> **EXERCISE GOAL**
Translate into Spanish this sentence from the principal components text below: "I will be exploring principal components as a method of dimension reduction primarily for exploratory purposes."

> **SELECTED TEXT**
I will be exploring principal components as a method of dimension reduction primarily for exploratory purposes. The principal components being built could be plugged back into a supervised model, but I will be studying principal components as a method of unsupervised feature construction.
The data comes from the USDA and represents by the nutrition levels of 2,223 products across 46 nutrition metrics. My goal will be to understand which of the underlying nutrition metrics might measure the same underlying latent features, and could be combined to reduce the dimensions of our dataset.
Visualizing this dataset will be problematic, because of the high \(p\) predictors. Generating a pairs plot generates \(\frac{p(p-1)}{2}\) predictors. As we can see below, we’d need to generate 1,035 plots to do visualize the entire dataset.
pairs_size <- function(p){p*(p-1)/2}
pairs_size(ncol(SRp))
## [1] 1035
However, we do a have dataset with named rows. I’m going to make a quick word cloud of the rownames to help me better understand what appears in the data.
rows <- rownames(SRp)
words <- Corpus(VectorSource(rows))
toSpace <- content_transformer(function (x , pattern ) gsub(pattern, " ", x))
words <- tm_map(words, toSpace, ",")
doc_matrix <- TermDocumentMatrix(words)
m <- as.matrix(doc_matrix)
v <- sort(rowSums(m),decreasing=TRUE)
d <- data.frame(word = names(v),freq=v)
set.seed(1234)
wordcloud(words = d$word, freq = d$freq, min.freq = 1,
max.words=200, random.order=FALSE, rot.per=0.35,
colors=brewer.pal(8, "Dark2"))
Then we can look at words like “fat” and hypothesize that they might be important.
barplot(d[1:10,]$freq, las = 2, names.arg = d[1:10,]$word,
col ="gray", main ="Most Used words",
ylab = "Word Use")
We can also generate plots for our most correlated measures in the underlying data, and see that we have two measures of Vitamin D that are actually perfectly correlated, and a few other near perfect correlations.
log_inf <- function(x){
if(x==0){0}else{log(x)}
}
correlation <- melt(cor(SRp))
correlation <- subset(correlation,X1!=X2)
correlation$value <- abs(correlation$value)
correlation <- correlation[order(correlation$value,decreasing = T),]
top5_x1 <- as.character(head(correlation$X1,5))

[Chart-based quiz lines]
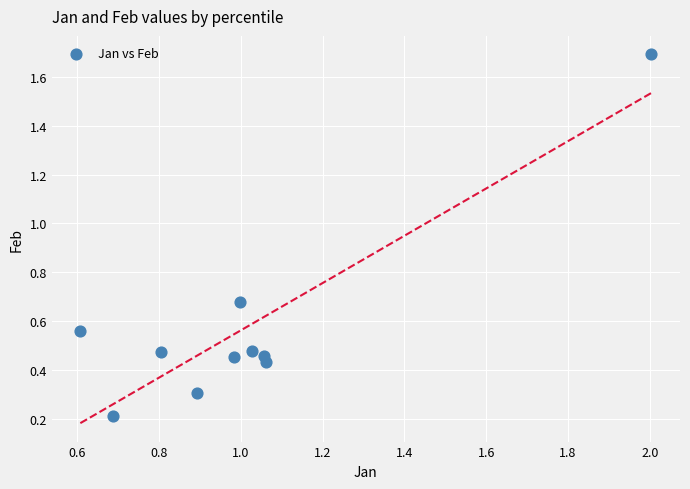

What is the average X value?

1.0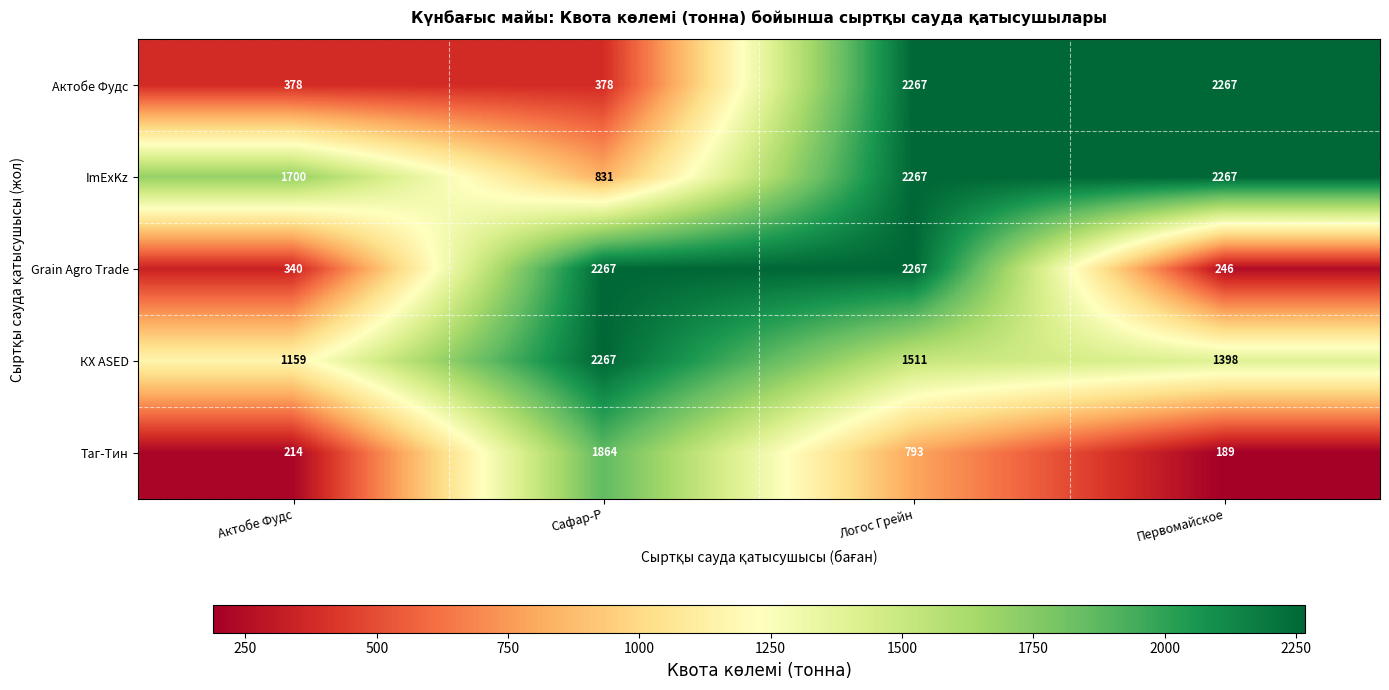

Reading left to right, extract all data points from this chart.

Актобе Фудс: Актобе Фудс=378	Сафар-Р=378	Логос Грейн=2267	Первомайское=2267
ImExKz: Актобе Фудс=1700	Сафар-Р=831	Логос Грейн=2267	Первомайское=2267
Grain Agro Trade: Актобе Фудс=340	Сафар-Р=2267	Логос Грейн=2267	Первомайское=246
КХ ASED: Актобе Фудс=1159	Сафар-Р=2267	Логос Грейн=1511	Первомайское=1398
Таг-Тин: Актобе Фудс=214	Сафар-Р=1864	Логос Грейн=793	Первомайское=189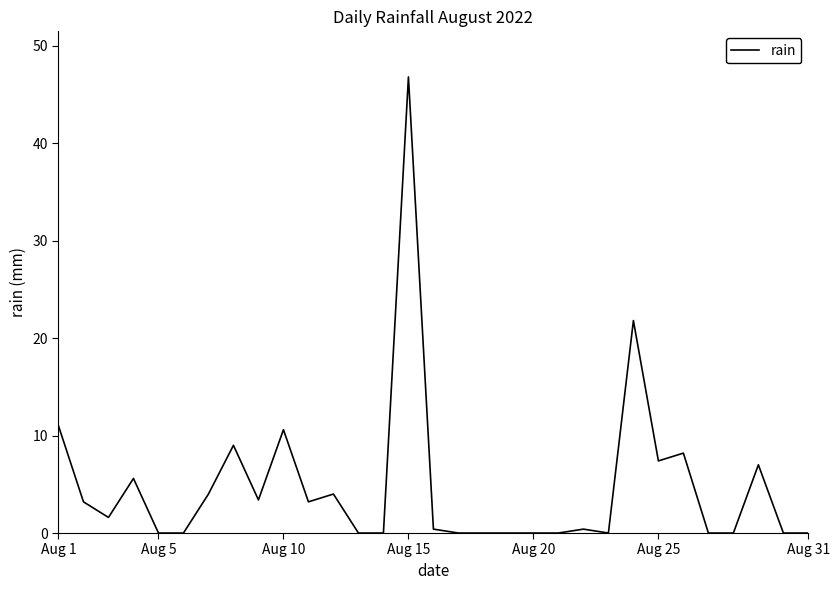

What is the difference between the maximum and minimum values?

46.8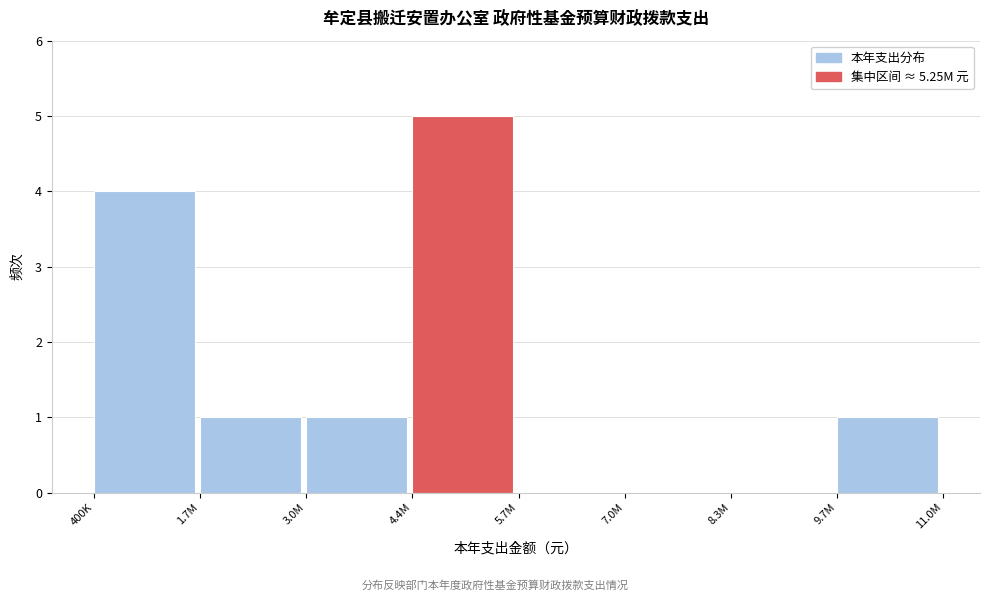

Reading left to right, list all the values displayed in this chart.

400K=4	1.7M=1	3.0M=1	4.4M=5	5.7M=0	7.0M=0	8.3M=0	9.7M=1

> **SOLUTION TO THE PROBLEM**
Exploraré los componentes principales como método de reducción de dimensionalidad, principalmente con fines exploratorios.